In an interview with the Telescope, Jerry Vest, senior vice-president for government and industrial affairs of the Genesee & Wyoming, says the growing national railroad has plans for the line through North Central Kansas, including Belleville.

“The KYLE is made of spinoff railroads,” he said,: And the Rock Island was the worst of the worst of the major railroads,” he said. Vest said the lines had been left to deteriorate prior to shutdown “When we got it in 2012 it was never updates,”

Vest said, “Since that time we’ve done mostly minimal maintenance” Vest said the KYLE was able to continue operations but was never able to handle a fully loaded grain car, box cars or flats. “That really put our customers and us at a disadvantage,” he said.
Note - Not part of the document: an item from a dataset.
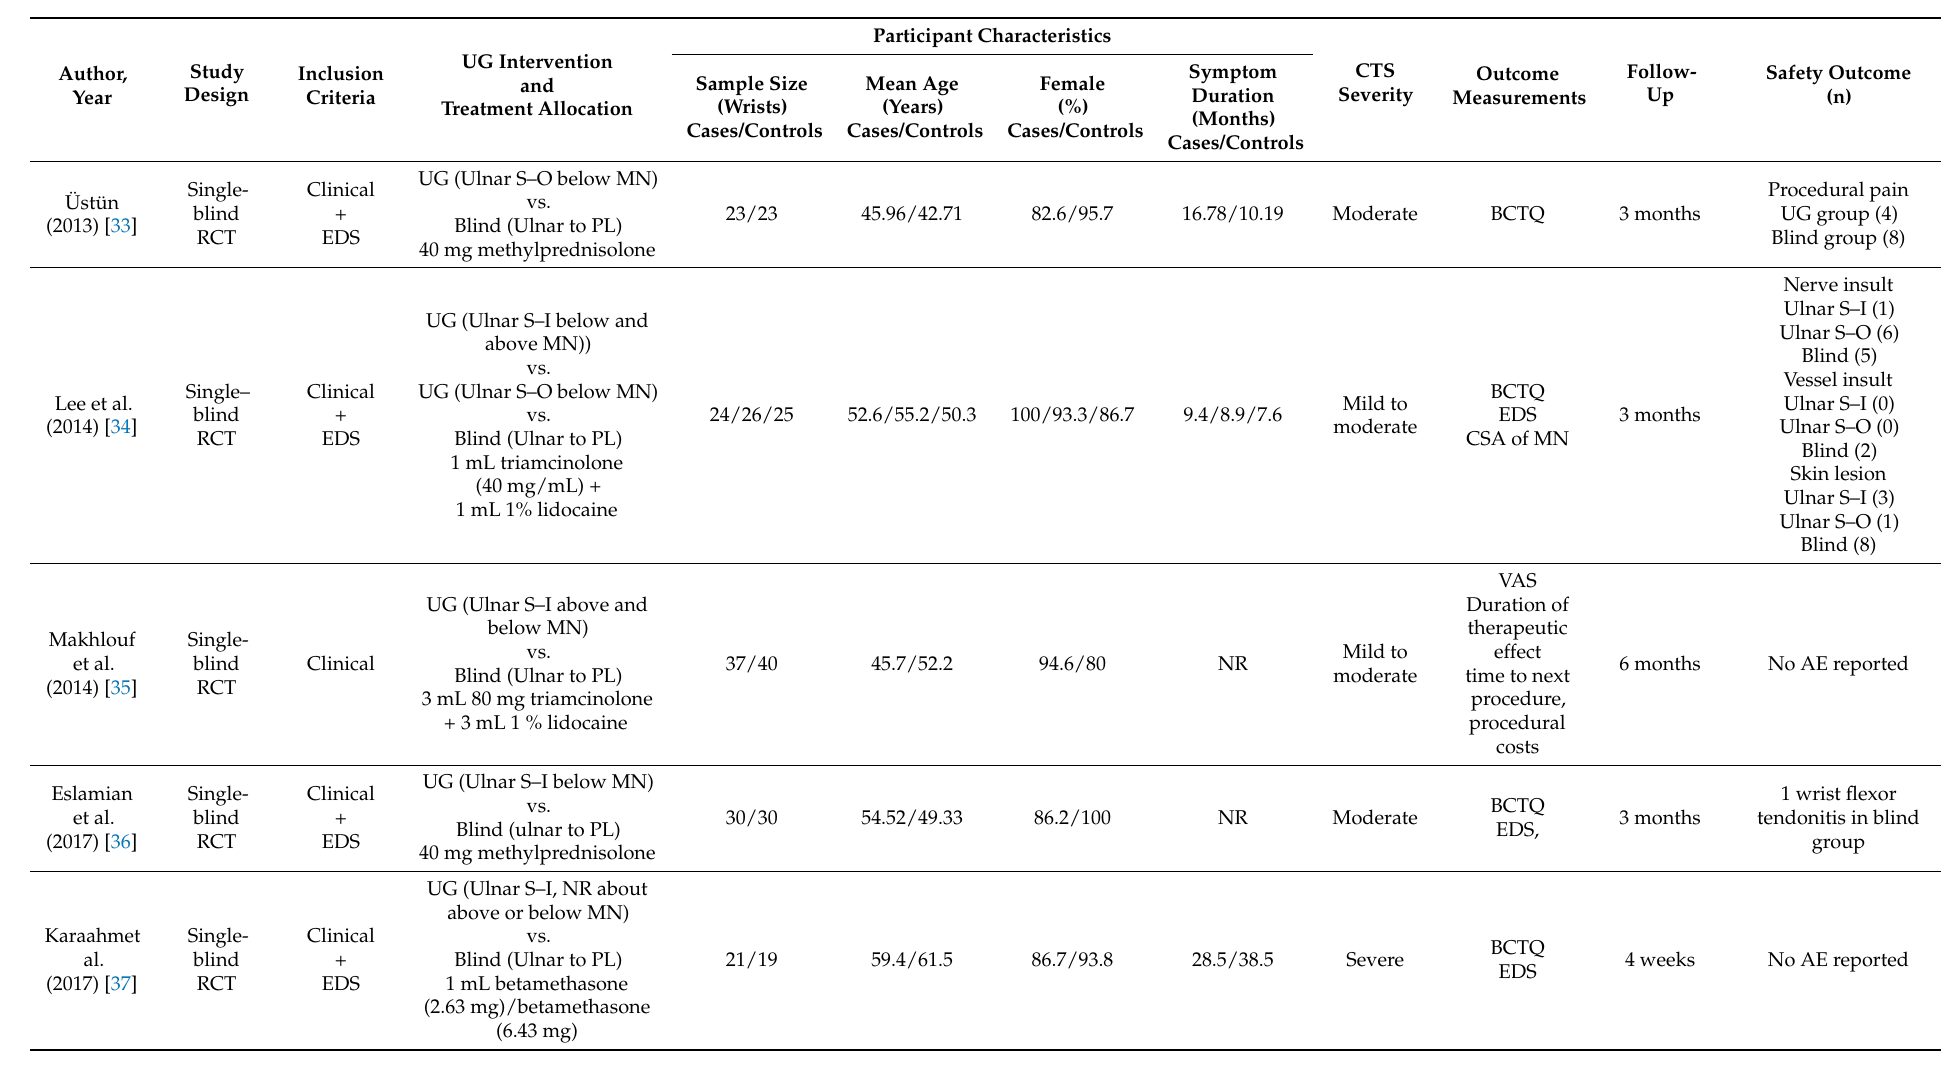
Table 4. Intervention details of included studies using ultrasound-guided corticosteroid injections for treating carpal tunnel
All that is about to change now.

Vest said the KYLE has been working with the Kansas DOT and federal agencies to secure “significant funding” that will allow the short line railroad to upgrade to heavy gauge track, heavy ballast and new ties.

“Yes, we have been able to successfully go after federal grants,” Vest said. Though the rail official would not say exactly how much money the railroad did receive, he said it was well in the millions of dollars.

With the funding Vest said the KYLE would be: replacing lightweight rale with heavy rail; replace and upgrade bridges and install new ross ties and ballast. “It’s our goal to be able to run fully loaded cars down the Belleville branch and at normal highway speeds,” Vest said. “Carrying more and getting there faster is better for our customers,” he added.

Economic Opportunities

The Telescope asked the senior rail official about rumored partnerships with existing as well as proposed industries in North Central Kansas. Specifically, he was asked if the KYLE had any plans to work with Nextera, the proposed wind farm company in Republic County.

Vest made no comment on whether the KYLE was working with any existing business industry or ag producers but added the railroad was aware of the Nextera project.

“We are constantly working on new business and with industries,” Vest said. When asked for specifics regarding local sectors he said, “We are looking at local opportunities all of the time. I can assure you our people are engaged.”

Vest said the planned work on the KYLE will begin yet this year and will extend into 2022.